The Boss's Day Charade: Why It's a Corporate Sham and That Absurd New Survey
Get ready. Sometime this week, an email with a subject line like "Let's Celebrate Our Amazing Leaders!" is going to land in your inbox, and you’ll feel that familiar pang of corporate-mandated dread. It’s National Boss’s Day, the annual ritual where we’re all supposed to pretend our relationship with the person who signs off on our paychecks is something pure and special, untainted by power dynamics or the fear of a looming layoff.
And this year, the PR machine is working overtime. A new survey from GroupTogether just dropped a bombshell: a whopping 75.9% of employees like their boss.
Seventy-five percent. Let that sink in.
This number is being paraded around like proof that the modern workplace is a utopia of mutual respect and mentorship. Ali Linz, the co-founder of the company that ran the survey, says in Boss’s Day Bombshell: 75% of Employees Actually LIKE Their Boss – New Survey Shatters Stereotypes that it "proves the clichéd stereotype of people hating their boss is outdated." I'm sure it does, Ali. I’m also sure that if you ask a hostage if they "like" the person holding the key, you're going to get a very polite, very positive answer.
The 75% Illusion
Let’s be real. "Like" is the most lukewarm, non-committal word in the English language. It’s what you say when you don’t want to cause trouble. The top reasons cited for this "liking" were that the boss "creates a great team culture" (translation: doesn't scream at us) and is a "nice person" (translation: remembers my name). This ain't exactly a ringing endorsement for visionary leadership. It’s the bare minimum.

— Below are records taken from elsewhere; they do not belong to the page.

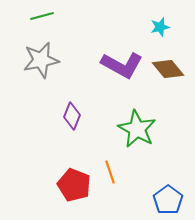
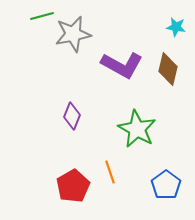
cyan star: moved 16 px right; rotated 24 degrees clockwise
gray star: moved 32 px right, 26 px up
brown diamond: rotated 52 degrees clockwise
red pentagon: moved 1 px left, 1 px down; rotated 20 degrees clockwise
blue pentagon: moved 2 px left, 15 px up
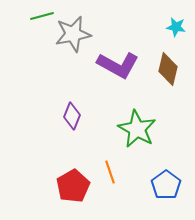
purple L-shape: moved 4 px left
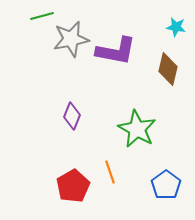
gray star: moved 2 px left, 5 px down
purple L-shape: moved 2 px left, 14 px up; rotated 18 degrees counterclockwise
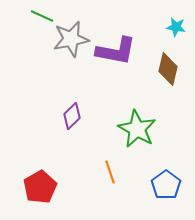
green line: rotated 40 degrees clockwise
purple diamond: rotated 24 degrees clockwise
red pentagon: moved 33 px left, 1 px down
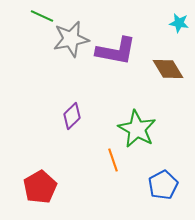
cyan star: moved 3 px right, 4 px up
brown diamond: rotated 44 degrees counterclockwise
orange line: moved 3 px right, 12 px up
blue pentagon: moved 3 px left; rotated 8 degrees clockwise
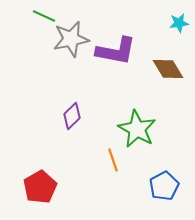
green line: moved 2 px right
cyan star: rotated 18 degrees counterclockwise
blue pentagon: moved 1 px right, 1 px down
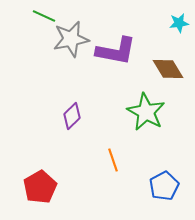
green star: moved 9 px right, 17 px up
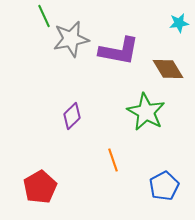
green line: rotated 40 degrees clockwise
purple L-shape: moved 3 px right
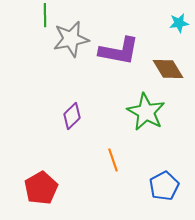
green line: moved 1 px right, 1 px up; rotated 25 degrees clockwise
red pentagon: moved 1 px right, 1 px down
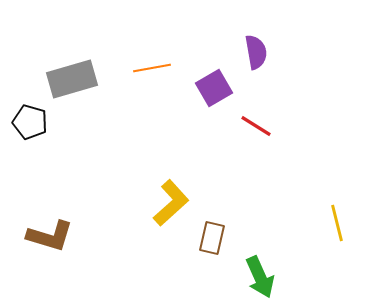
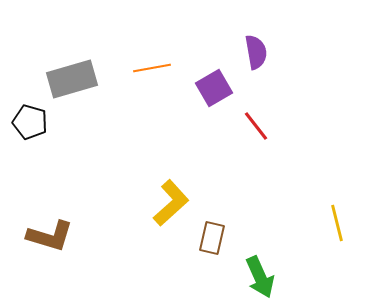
red line: rotated 20 degrees clockwise
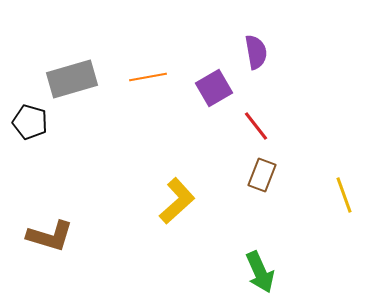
orange line: moved 4 px left, 9 px down
yellow L-shape: moved 6 px right, 2 px up
yellow line: moved 7 px right, 28 px up; rotated 6 degrees counterclockwise
brown rectangle: moved 50 px right, 63 px up; rotated 8 degrees clockwise
green arrow: moved 5 px up
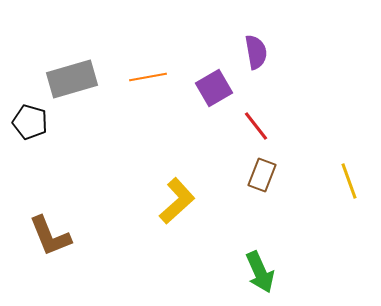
yellow line: moved 5 px right, 14 px up
brown L-shape: rotated 51 degrees clockwise
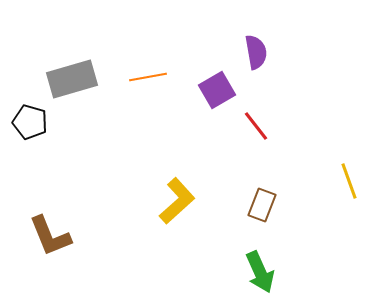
purple square: moved 3 px right, 2 px down
brown rectangle: moved 30 px down
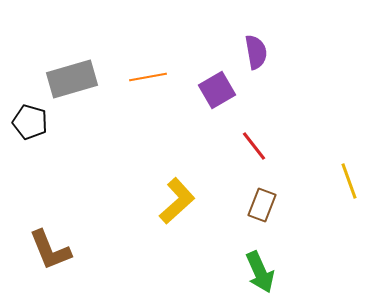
red line: moved 2 px left, 20 px down
brown L-shape: moved 14 px down
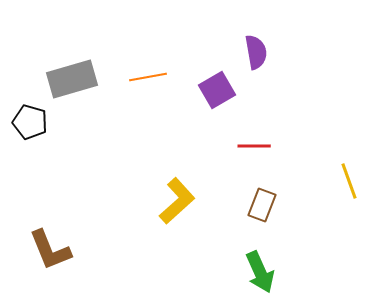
red line: rotated 52 degrees counterclockwise
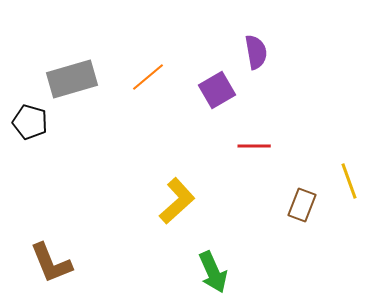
orange line: rotated 30 degrees counterclockwise
brown rectangle: moved 40 px right
brown L-shape: moved 1 px right, 13 px down
green arrow: moved 47 px left
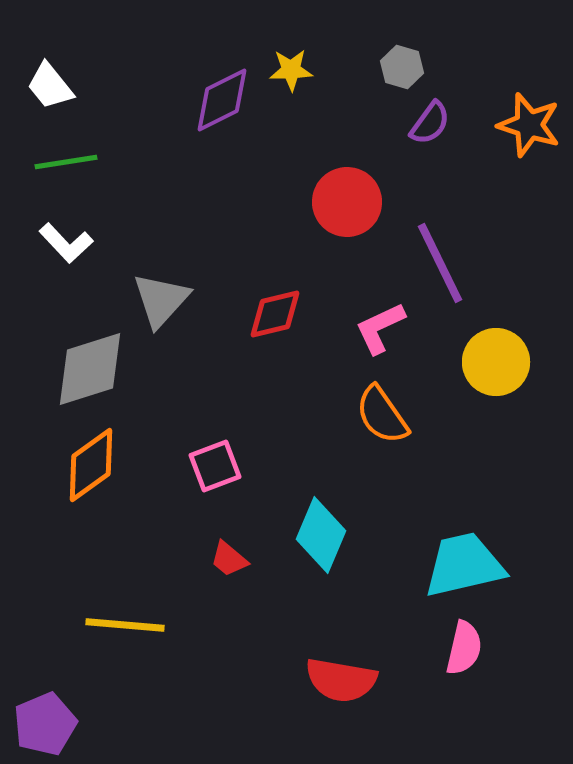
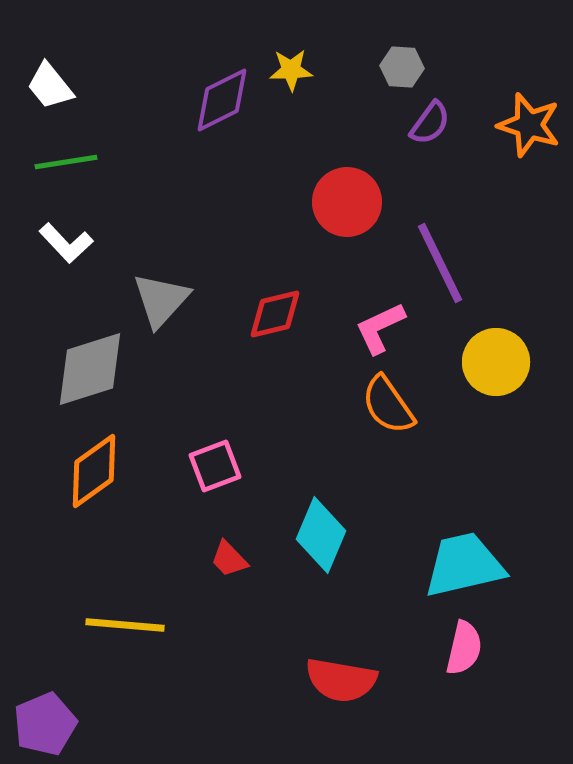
gray hexagon: rotated 12 degrees counterclockwise
orange semicircle: moved 6 px right, 10 px up
orange diamond: moved 3 px right, 6 px down
red trapezoid: rotated 6 degrees clockwise
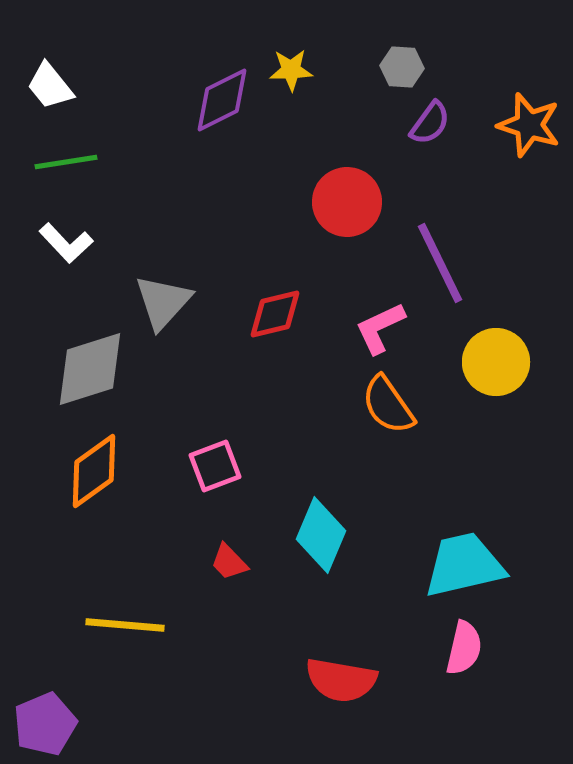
gray triangle: moved 2 px right, 2 px down
red trapezoid: moved 3 px down
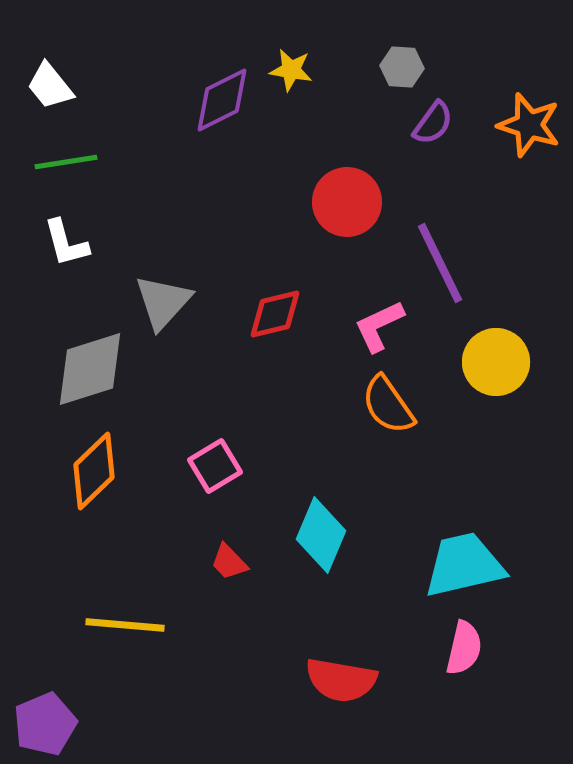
yellow star: rotated 12 degrees clockwise
purple semicircle: moved 3 px right
white L-shape: rotated 28 degrees clockwise
pink L-shape: moved 1 px left, 2 px up
pink square: rotated 10 degrees counterclockwise
orange diamond: rotated 8 degrees counterclockwise
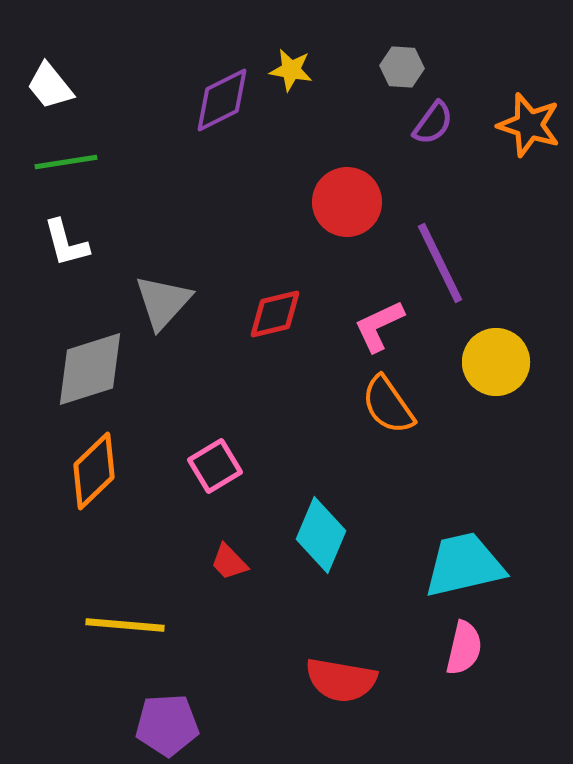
purple pentagon: moved 122 px right, 1 px down; rotated 20 degrees clockwise
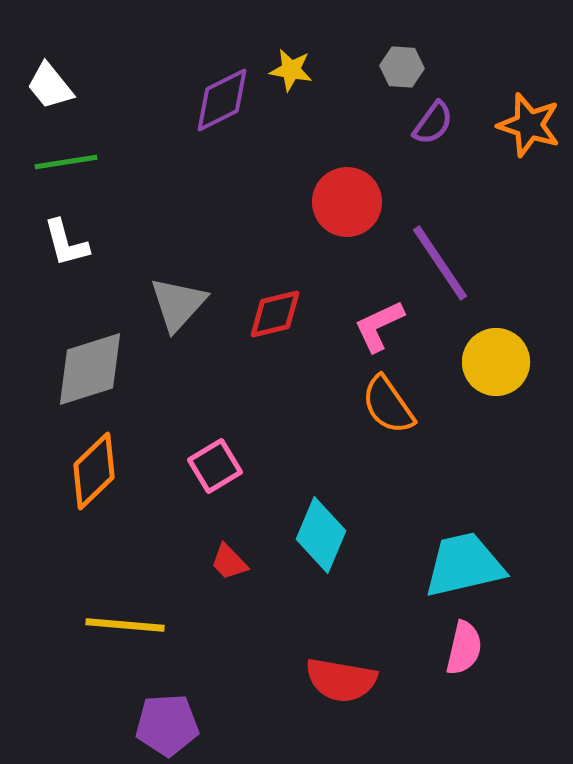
purple line: rotated 8 degrees counterclockwise
gray triangle: moved 15 px right, 2 px down
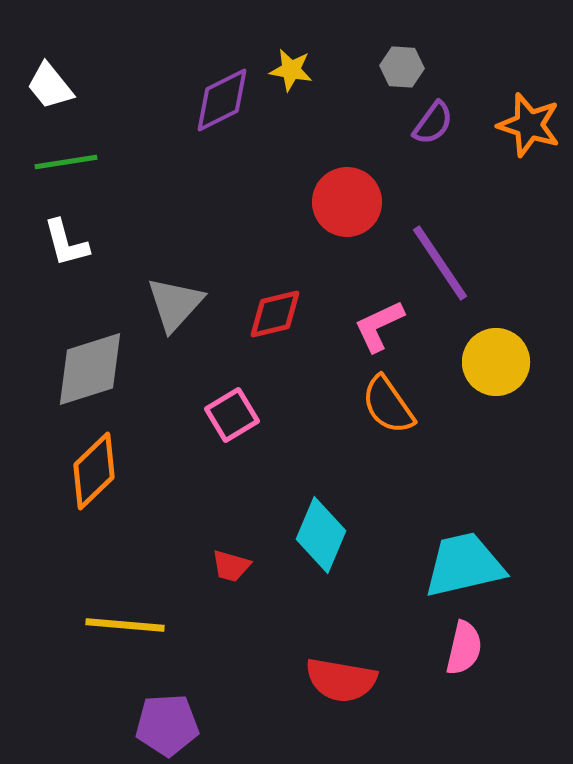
gray triangle: moved 3 px left
pink square: moved 17 px right, 51 px up
red trapezoid: moved 2 px right, 4 px down; rotated 30 degrees counterclockwise
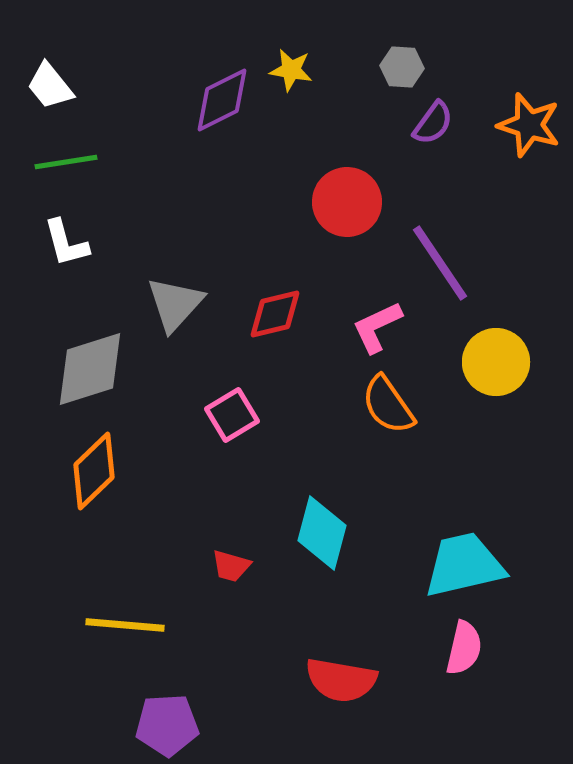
pink L-shape: moved 2 px left, 1 px down
cyan diamond: moved 1 px right, 2 px up; rotated 8 degrees counterclockwise
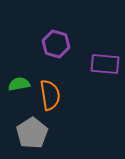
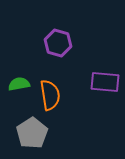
purple hexagon: moved 2 px right, 1 px up
purple rectangle: moved 18 px down
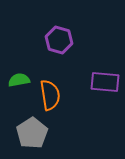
purple hexagon: moved 1 px right, 3 px up
green semicircle: moved 4 px up
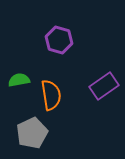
purple rectangle: moved 1 px left, 4 px down; rotated 40 degrees counterclockwise
orange semicircle: moved 1 px right
gray pentagon: rotated 8 degrees clockwise
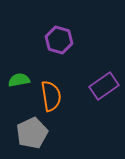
orange semicircle: moved 1 px down
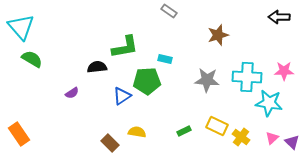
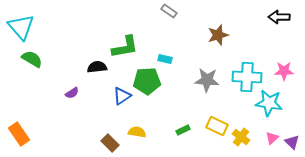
green rectangle: moved 1 px left, 1 px up
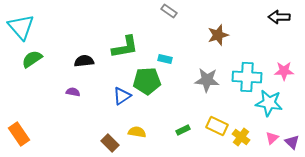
green semicircle: rotated 65 degrees counterclockwise
black semicircle: moved 13 px left, 6 px up
purple semicircle: moved 1 px right, 1 px up; rotated 136 degrees counterclockwise
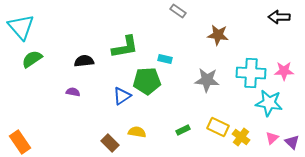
gray rectangle: moved 9 px right
brown star: rotated 25 degrees clockwise
cyan cross: moved 4 px right, 4 px up
yellow rectangle: moved 1 px right, 1 px down
orange rectangle: moved 1 px right, 8 px down
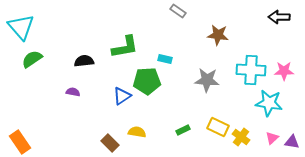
cyan cross: moved 3 px up
purple triangle: rotated 35 degrees counterclockwise
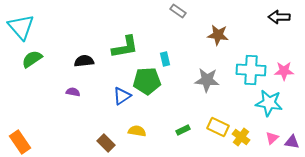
cyan rectangle: rotated 64 degrees clockwise
yellow semicircle: moved 1 px up
brown rectangle: moved 4 px left
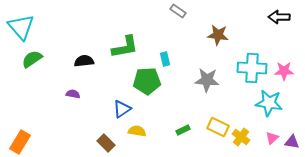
cyan cross: moved 1 px right, 2 px up
purple semicircle: moved 2 px down
blue triangle: moved 13 px down
orange rectangle: rotated 65 degrees clockwise
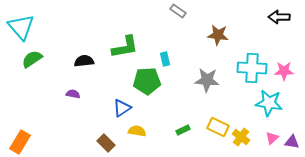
blue triangle: moved 1 px up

This whole song and dance ignores the fundamental tension of the workplace, a tightrope walk psychologist Paul White calls the "damned if you do and damned if you don't" problem. Chip in for a gift and you’re a suck-up. Don't, and you’re not a team player. Send the heartfelt email, and you risk sounding ingratiating. Stay silent, and you seem ungrateful. It’s a social minefield designed by HR departments to generate engagement points.
And what about the 47% of workers who, according to HR Dive, feel pressured to not be fully honest in engagement surveys? How many of them are part of that magical 75%? It’s a nice story. No, "nice" isn't the word—it's a convenient, marketable fiction that helps sell the products that are really in charge.

Because your boss isn’t the real boss anymore.
The Real Boss is an Algorithm
This entire holiday feels less like a genuine celebration of people and more like a pop-up ad for the booming Human Capital Management (HCM) industry. That market is set to hit nearly $58 billion by 2029, and it’s fueled by one thing: the corporate obsession with quantifying, managing, and optimizing human relationships.
Your boss is under pressure, too. Gallup says 70% of a team's engagement depends on the manager, and other reports show manager engagement is at a 10-year low. They’re burned out, undertrained, and squeezed from both sides. So what’s the solution? Offcourse, more software. Companies like Workday (WDAY), ADP, and Paychex are having a field day, with stock prices reflecting a corporate world desperate to find a technological fix for a human problem.
We're in an era where Workday’s AI can screen you, hire you, and track your performance. IBM famously automated its HR department down from 800 people to just 60. The "boss" is increasingly becoming a dashboard, an AI agent that optimizes workflows and flags dissent. The human manager is just the interface for the algorithm. It’s all about making sure the machine keeps humming, and if a cheap card helps grease the gears, then...
I read this heartwarming story from a guy named Mike Tussey, a retired broadcaster and cop, in his piece remember yours? Time to celebrate them on National Bosses Day. He talked about meeting his old chief for lunch 20 years later, reminiscing about the bond they forged. It sounded like something from a different century. Today, you don't take your boss to lunch; you contribute to a digital thank-you board with a pre-approved GIF, and the system logs your participation as a positive engagement metric. That bond he described is being systematically replaced by a subscription service.
So, What's the Real Truth?
Look, maybe you genuinely like your boss. Maybe they're one of the good ones who shields you from the corporate nonsense. But don’t mistake the holiday for what it is: a beautifully packaged piece of corporate propaganda. It's a distraction. While we’re busy signing a group card, U.S. employee engagement is hitting rock bottom, managers are burning out, and AI is quietly rewriting the rules of our careers.
The truth behind the 75% statistic isn't that we all suddenly love our jobs. It's that the system has gotten incredibly good at making us say we do. So go ahead, send the Slack message. Buy the coffee. Just know that the real boss—the sprawling, data-hungry, software-driven machine—is the one that’s really being celebrated. And it doesn't care if you like it or not.